МГ: Территория Беларуси, Великого княжества Литовского, а затем Речи Посполитой Обоих Народов была настоящим культурным плавильным котлом. В «Антологию» вошли произведения, написанные на латыни, староцерковнославянском языке, а также произведения польской, русской и, конечно, белорусской литературы… Но на тех же землях или совсем рядом зарождалась украинская и литовская литературы, кроме того, не стоит забывать, что именно здесь создавалась богатая литература на идише. Это, пожалуй, весьма необычная ситуация в истории культуры…
ЛБ: Я бы не назвал это необычным. В Скандинавии, включая Данию (правда, под влиянием немецкой литературы), а также на территории многоязычной средневековой Франции развивалось несколько литератур одновременно, на разных языках, но при этом в рамках одной и той же традиции! Хотя в чем-то белорусская ситуация действительно уникальна. Об этом чуть позже…
МГ: Первым произведением белорусской литературы sensu stricto, пожалуй, следует считать белорусский перевод Псалтири Франциска Скорины. Это важная фигура не только для белорусской, но и для европейской культуры XVI века… Какова была его роль в истории белорусской литературы?
ЛБ: Доктор Франциск Скорина был, разумеется, не первым белорусским поэтом, ведь он вообще не был поэтом! Он был Титаном Возрождения, но мыслил скорее в рационалистическом ключе. Для Франциска Скорины поэзия была лишь способом сделать более доступной его мысль, его интерпретацию Библии как надрелигиозного сочинения для современного читателя.
Если же говорить о по-настоящему первом поэте с территории современной Беларуси, то им вне всяких сомнений был Кирилл Туровский, церковный деятель, проповедник, писавший на церковнославянском языке. В XII веке это был единственный «литературный язык» на землях русских княжеств. Однако в языке его поэтических проповедей, молитв и канонов присутствуют многочисленные белорусизмы и украинизмы (влиятельное Турово-Пинское княжество существовало на белорусско-украинском пограничье).

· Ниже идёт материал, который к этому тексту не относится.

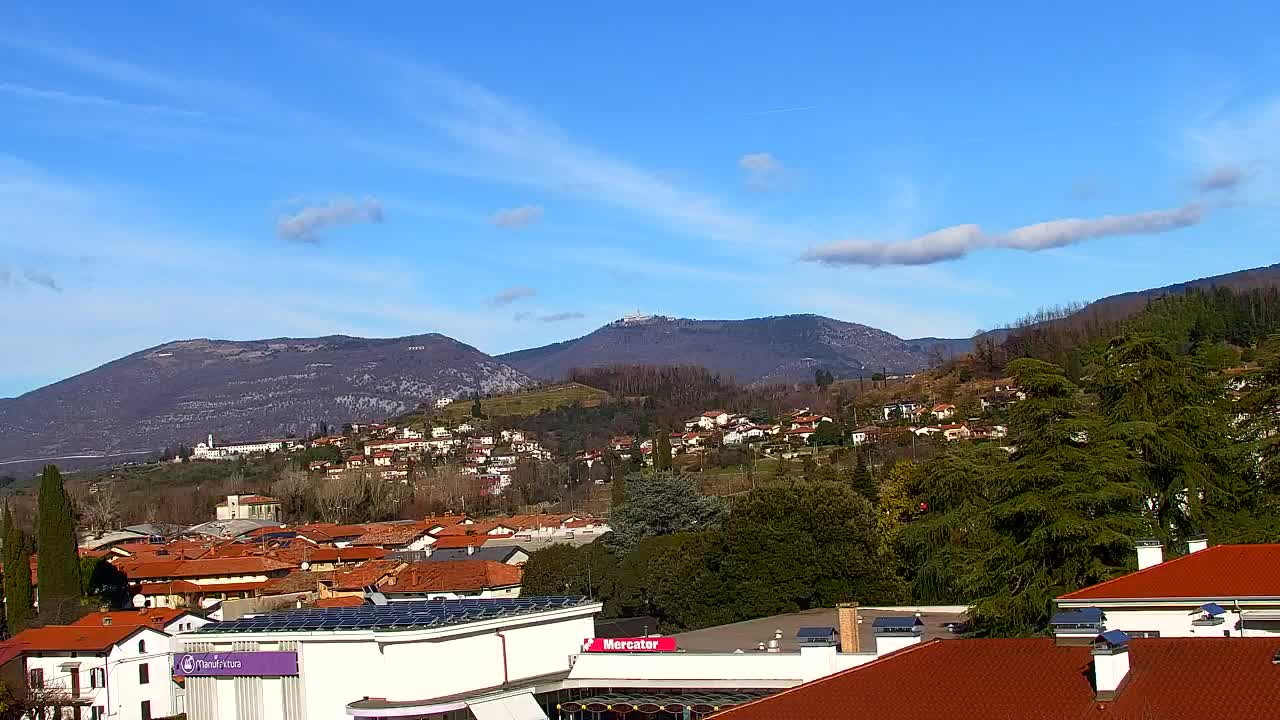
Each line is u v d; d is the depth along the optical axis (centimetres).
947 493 8244
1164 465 6212
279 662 5412
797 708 3697
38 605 12719
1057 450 5616
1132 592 4378
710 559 9375
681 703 5141
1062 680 3500
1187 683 3319
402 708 5094
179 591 14975
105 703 8600
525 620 5616
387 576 13662
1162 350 6681
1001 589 5731
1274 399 6781
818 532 8900
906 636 4625
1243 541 5984
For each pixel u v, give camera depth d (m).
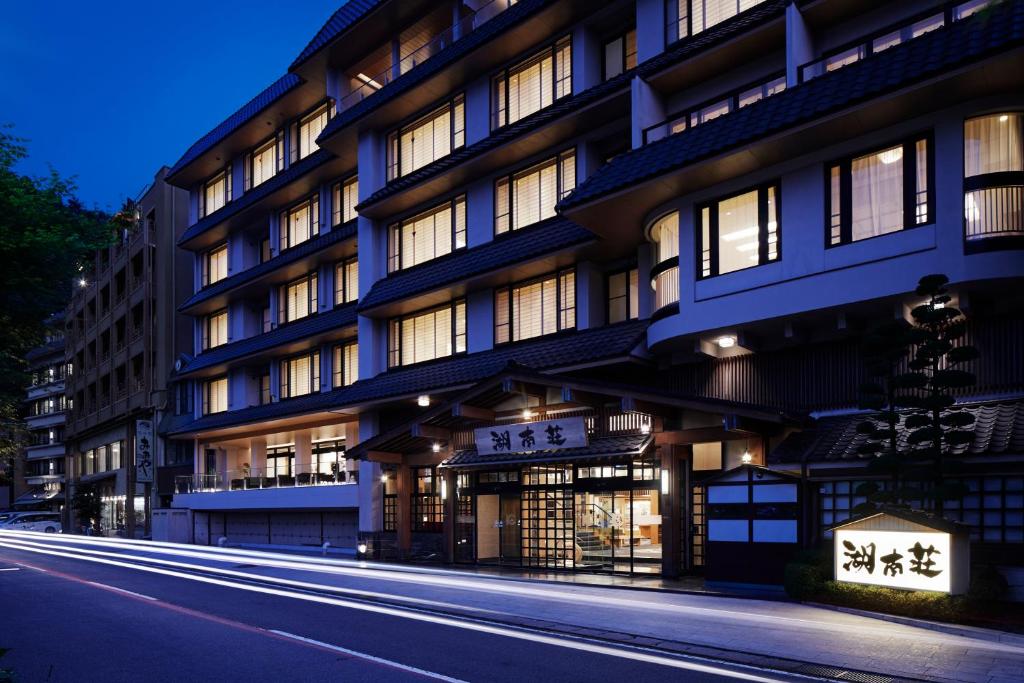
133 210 48.88
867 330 15.20
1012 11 12.26
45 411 69.38
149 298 45.31
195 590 17.69
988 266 12.69
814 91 14.45
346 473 29.73
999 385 13.52
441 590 16.48
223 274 39.59
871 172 14.36
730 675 8.84
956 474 12.31
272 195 33.62
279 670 9.53
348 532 29.83
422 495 24.77
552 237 21.08
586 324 20.94
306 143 33.91
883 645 9.98
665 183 16.31
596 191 17.12
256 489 33.34
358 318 28.23
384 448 23.08
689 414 17.16
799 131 14.12
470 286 23.83
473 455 21.06
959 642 10.11
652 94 18.64
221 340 39.47
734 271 16.02
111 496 50.16
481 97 24.61
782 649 9.90
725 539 15.23
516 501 21.17
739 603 13.54
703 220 16.75
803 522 14.17
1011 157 13.09
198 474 38.88
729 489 15.26
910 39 13.92
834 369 15.66
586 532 19.61
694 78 18.30
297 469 34.94
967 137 13.29
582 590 16.00
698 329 16.44
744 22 16.97
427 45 26.75
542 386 19.25
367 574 20.47
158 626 12.85
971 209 13.05
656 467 17.62
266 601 15.63
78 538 42.09
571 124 20.67
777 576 14.39
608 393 16.58
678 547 16.89
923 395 14.31
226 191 39.53
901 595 11.60
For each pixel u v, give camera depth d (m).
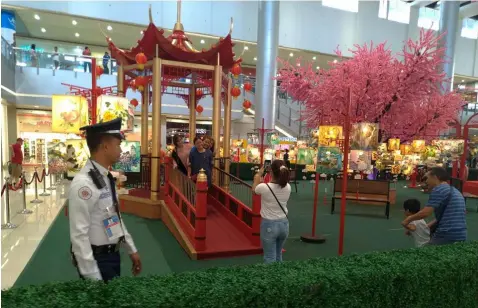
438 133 13.04
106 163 2.01
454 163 12.48
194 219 4.85
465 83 27.61
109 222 1.96
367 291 2.11
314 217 5.90
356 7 20.55
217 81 7.30
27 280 3.79
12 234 5.44
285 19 19.08
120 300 1.57
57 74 14.77
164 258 4.62
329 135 6.64
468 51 24.77
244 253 4.79
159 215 6.79
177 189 5.89
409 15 21.92
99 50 19.98
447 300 2.45
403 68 9.80
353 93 9.64
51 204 7.65
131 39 18.83
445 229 3.45
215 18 17.61
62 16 15.23
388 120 10.49
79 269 1.78
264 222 3.61
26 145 15.45
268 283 1.89
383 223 7.34
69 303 1.52
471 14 22.28
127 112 6.34
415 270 2.29
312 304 1.96
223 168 7.85
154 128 6.84
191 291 1.72
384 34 21.58
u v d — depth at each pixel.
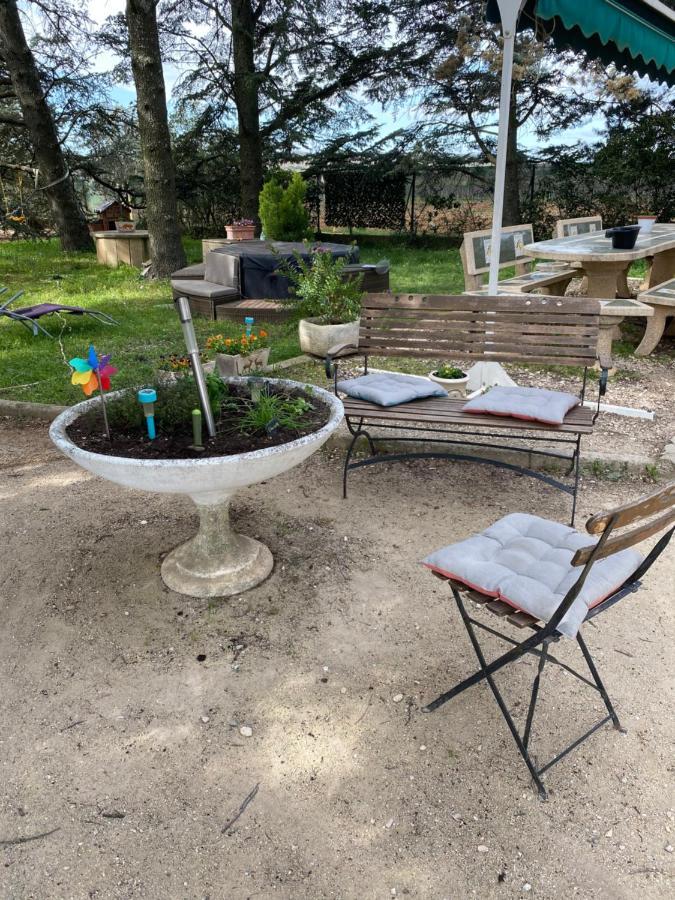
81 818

МГ: В ранний период белорусского языка, который охватывает Антология, большую роль в развитии белорусской литературы сыграли протестанты — первые кальвинистские и арианские книги издавались по-белорусски…
ЛБ: С протестантами в Беларуси все невероятно интересно! В начале своей деятельности они издавали свои книги на старобелорусском языке, но вскоре перешли на польский (яркий пример — Брестская Библия середины XVI столетия в переводе Симона Будного)! Так они демонстрировали свою обособленность, отмежевываясь как от православной, так и от католической традиции, где в то время доминировали соответственно «русифицированный» церковнославянский и латынь. И не забывайте о том, что в те годы на всей территории Речи Посполитой в римско-католических костелах службы отправлялись на латыни, а не по-польски, по-белорусски или по-литовски! А значит, белорусские протестанты больше других сделали для того, чтобы польский язык — после церковнославянского, старобелорусского и латинского — стал у нас четвертым и очень влиятельным литературным языком. Разумеется, это было довольно своеобразный польский, отличающийся от того польского языка, на котором писали поэты и писатели с территории Королевства Польского.
МГ: В антологию вошли также многие произведения, которые мы знаем из учебников польской литературы, в том числе книги ксендза Баки или Нарушевича. Про этих двух авторов Вы пишете, что хотя их произведения написаны по-польски, тем не менее их поэтика, язык, версификация и т.д. становятся понятными лишь на почве белорусского фольклора и литературы (прежде всего белорусского барокко) — это совершенно неожиданный и поразительный подход. Поясните, пожалуйста…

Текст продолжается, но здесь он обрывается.